Problem a = From the rows below, copy out word for word the part that opens with their first line and closes with the line containing "Observed: 78.4 kWh", including both of those lines. Leave the pictures out of your copy.

Passage to read =
Shell 14 includes a refrigerant inlet 15 that is configured to receive liquid refrigerant or a mix of liquid and vapor refrigerant from a source of refrigerant (not shown). Shell 14 also includes a vapor outlet 25 opening to the interior of the shell 14 that is configured to connect to an external device such as a compressor (not shown). Shell and tube evaporator 12 is also shown to include a refrigerant pool boiling zone 24 arranged in a lower portion of shell 14. The refrigerant pool boiling zone 24 includes a pool tube bundle 26 through which a heating fluid is passed in heat exchange relationship with a pool 28 of refrigerant collecting in the refrigerant pool boiling zone 24. Pool 28 of refrigerant includes an amount of liquid refrigerant having an upper surface 29. The heating fluid circulating through the pool tube bundle 26 exchanges heat with pool 28 of refrigerant to convert an amount of refrigerant from a liquid to a vapor state.

As noted previously, shell and tube evaporator 12 includes a plurality of tube bundles 20 that collectively form a falling-film evaporator designated generally at 30. However, it should be understood that while shown with a plurality of tube bundles 20 are shown in FIG. 1, any number of tube bundles 20, including a single tube bundle, could also be employed as a falling-film evaporator in connection with shell and tube evaporator 12. Each tube bundle 20 includes a plurality of heat exchange tubes 22 arrayed in spaced relationship in a column and row matrix. The number of tubes 22 in each column and row is a matter of design choice. Each tube 22 provides a flow passage through which a fluid to be chilled, such as for example, but not limited to, water or a water/glycol mix, and acts as a heat exchange interface between the low-pressure refrigerant fed into the interior of the shell 14 and the fluid to be chilled. In the embodiment of the evaporator 12 depicted in FIG. 1, the tube bundles 20 may be disposed in laterally spaced relationship within the interior of the shell 14 with the lowermost row of tubes 22 of each bundle 20 being spaced above the surface 29 of the pool 28 of liquid refrigerant.

Supplied material =
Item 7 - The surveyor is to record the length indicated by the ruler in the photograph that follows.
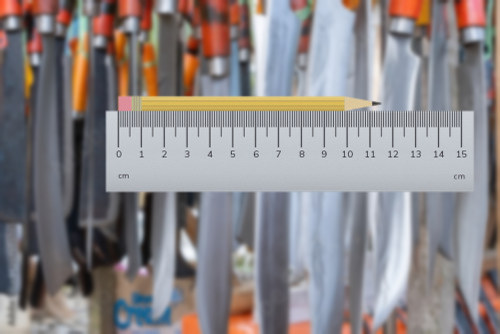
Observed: 11.5 cm
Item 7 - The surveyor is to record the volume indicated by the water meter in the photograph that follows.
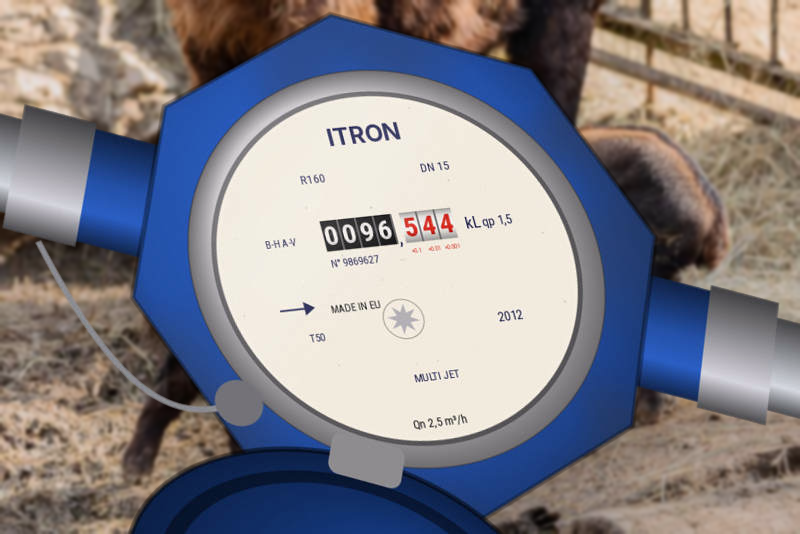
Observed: 96.544 kL
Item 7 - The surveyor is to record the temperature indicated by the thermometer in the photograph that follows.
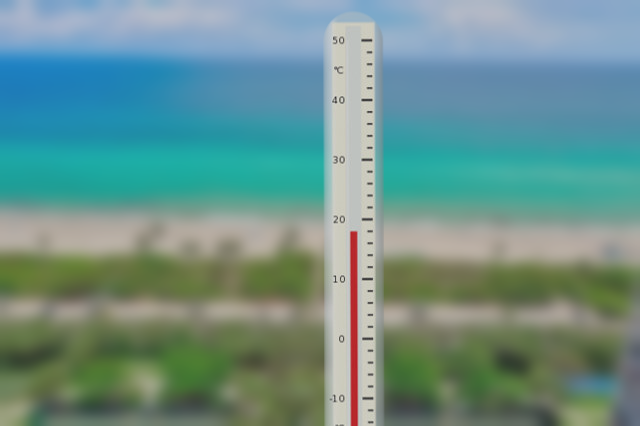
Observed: 18 °C
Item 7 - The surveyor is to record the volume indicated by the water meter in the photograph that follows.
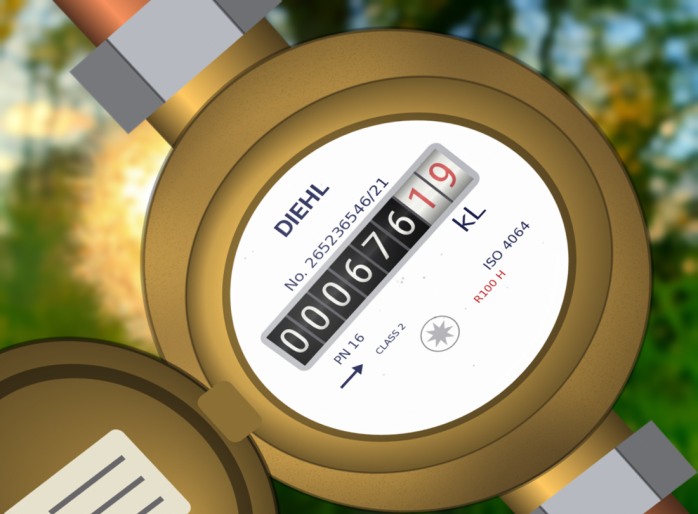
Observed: 676.19 kL
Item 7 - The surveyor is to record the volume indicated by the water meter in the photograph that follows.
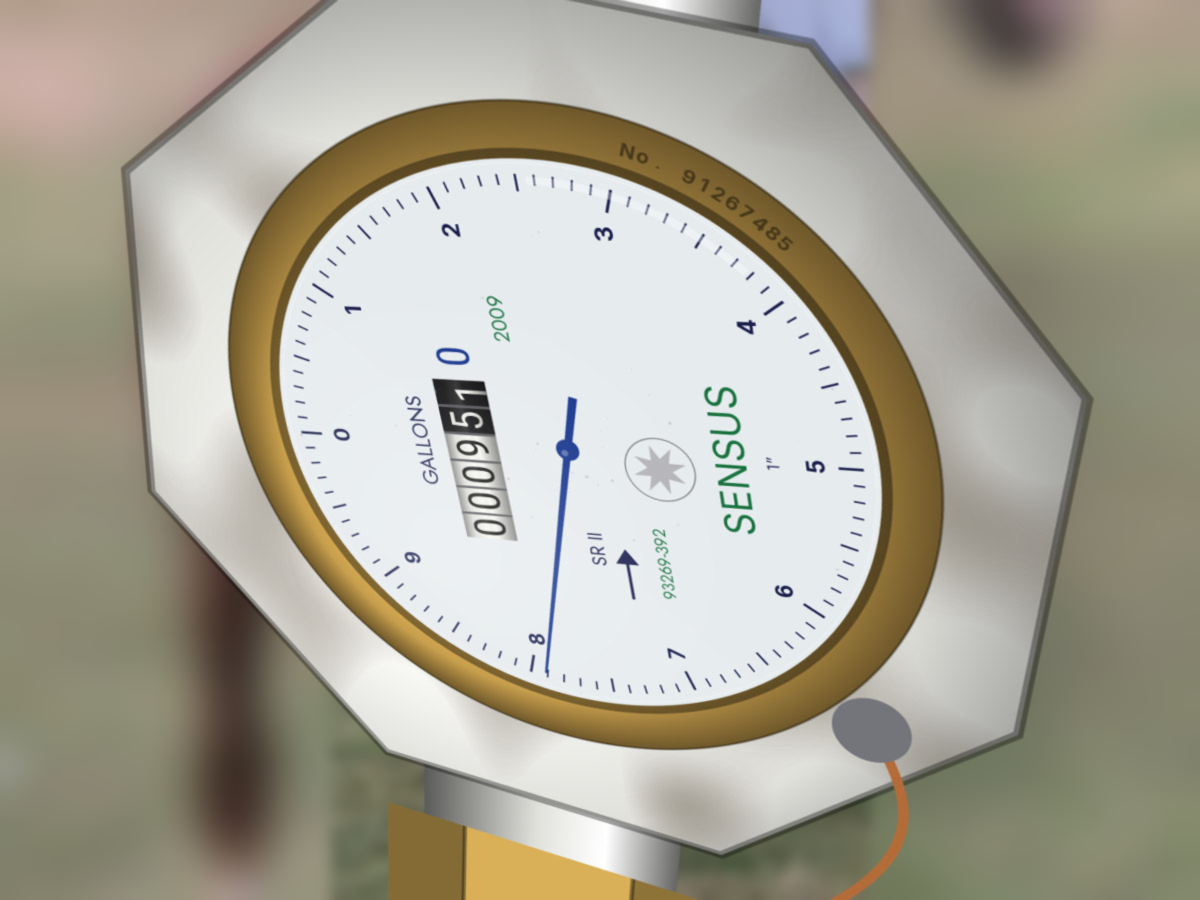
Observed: 9507.9 gal
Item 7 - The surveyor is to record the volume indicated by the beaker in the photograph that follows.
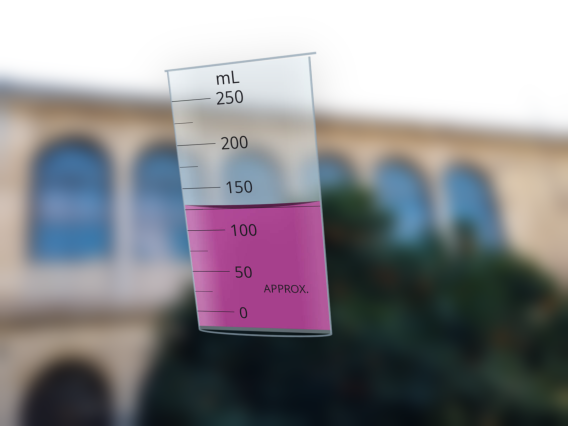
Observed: 125 mL
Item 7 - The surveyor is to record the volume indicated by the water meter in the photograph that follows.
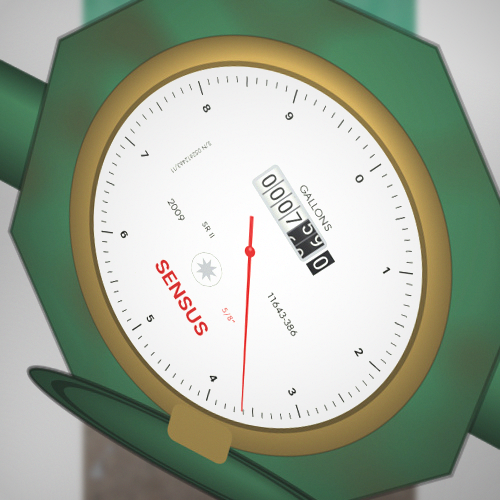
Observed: 7593.6 gal
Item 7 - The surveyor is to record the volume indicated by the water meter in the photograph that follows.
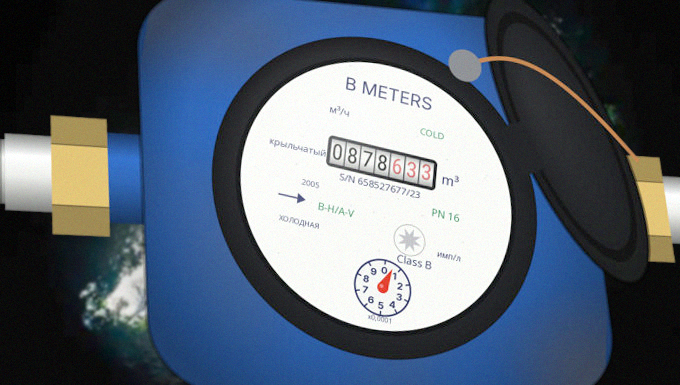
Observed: 878.6330 m³
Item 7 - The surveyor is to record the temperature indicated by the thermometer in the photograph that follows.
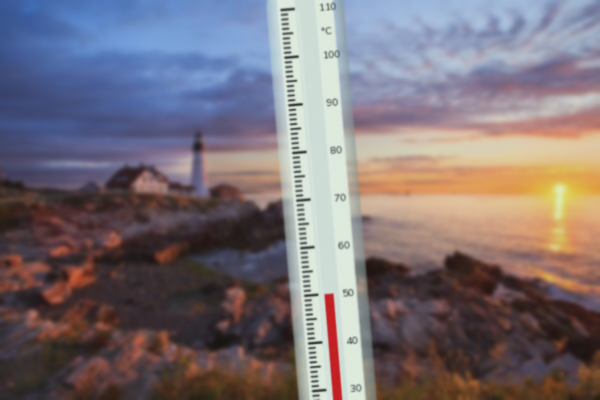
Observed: 50 °C
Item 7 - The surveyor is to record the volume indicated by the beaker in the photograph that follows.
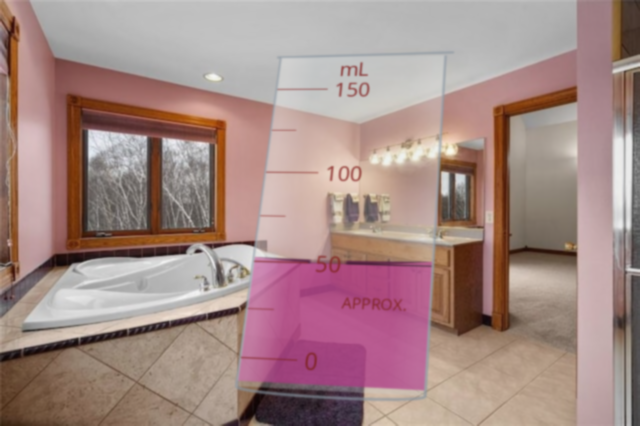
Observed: 50 mL
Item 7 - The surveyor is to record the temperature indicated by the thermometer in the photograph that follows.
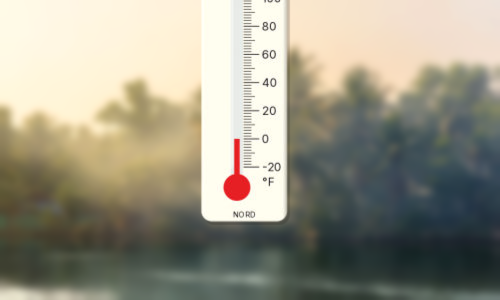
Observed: 0 °F
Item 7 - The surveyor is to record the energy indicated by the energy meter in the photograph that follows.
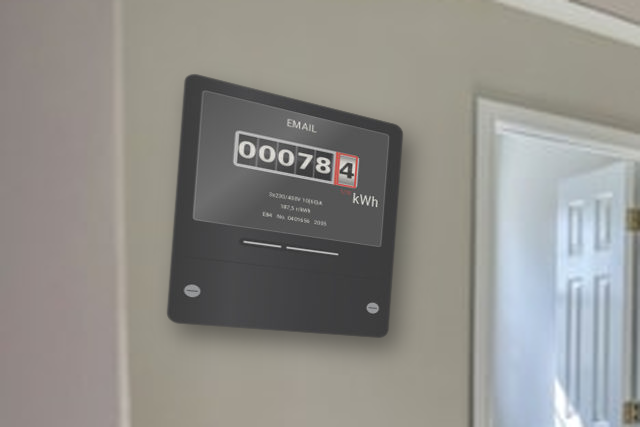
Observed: 78.4 kWh
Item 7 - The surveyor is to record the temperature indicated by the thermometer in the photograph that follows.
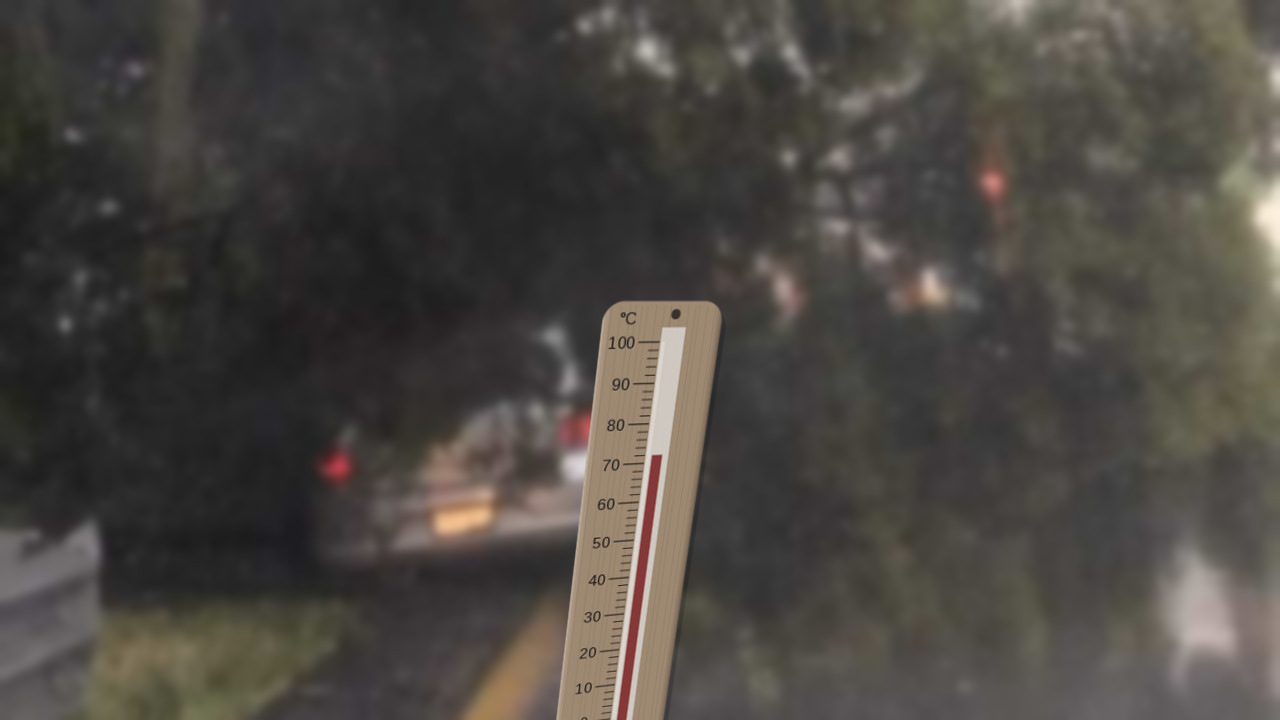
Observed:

Problem b = Write the next part of the passage on the shell and tube evaporator, starting after its final sentence.

Task response a =
Item 7 - The surveyor is to record the length indicated by the ruler in the photograph that follows.
Observed: 11.5 cm
Item 7 - The surveyor is to record the volume indicated by the water meter in the photograph that follows.
Observed: 96.544 kL
Item 7 - The surveyor is to record the temperature indicated by the thermometer in the photograph that follows.
Observed: 18 °C
Item 7 - The surveyor is to record the volume indicated by the water meter in the photograph that follows.
Observed: 676.19 kL
Item 7 - The surveyor is to record the volume indicated by the water meter in the photograph that follows.
Observed: 9507.9 gal
Item 7 - The surveyor is to record the volume indicated by the beaker in the photograph that follows.
Observed: 125 mL
Item 7 - The surveyor is to record the volume indicated by the water meter in the photograph that follows.
Observed: 7593.6 gal
Item 7 - The surveyor is to record the volume indicated by the water meter in the photograph that follows.
Observed: 878.6330 m³
Item 7 - The surveyor is to record the temperature indicated by the thermometer in the photograph that follows.
Observed: 50 °C
Item 7 - The surveyor is to record the volume indicated by the beaker in the photograph that follows.
Observed: 50 mL
Item 7 - The surveyor is to record the temperature indicated by the thermometer in the photograph that follows.
Observed: 0 °F
Item 7 - The surveyor is to record the energy indicated by the energy meter in the photograph that follows.
Observed: 78.4 kWh

Task response b =
The evaporator 12 further includes a plurality of modular liquid distributors 40 in operative association with the plurality of tube bundles 20 of the falling film evaporator 30. Each liquid distributor has at least one inlet 32 for receiving liquid refrigerant, or a mix of liquid and vapor refrigerant, passing through the liquid inlet 15. Each modular liquid distributor 30 is paired in association with a respective one of the plurality of tube bundles 20 of the falling film evaporator 30 for distributing liquid refrigerant substantially uniformly onto the tube bundles 20, as will be more fully explained below. As depicted in FIG. 1, each liquid distributor 40 is disposed in spaced relationship with and above the uppermost row of tubes 22 in a respective tube bundle 20. As each liquid distributor 40 and associated tube bundle 20 is substantially similar in construction, arrangement and functionally, a detailed description will follow with reference to a pair of liquid distributors 40 and a pair of associated tube bundles 20, understanding that an arrangement with one or three or more liquid distributors 40 and associated tube bundles 20 would be similarly constructed, arranged and operated.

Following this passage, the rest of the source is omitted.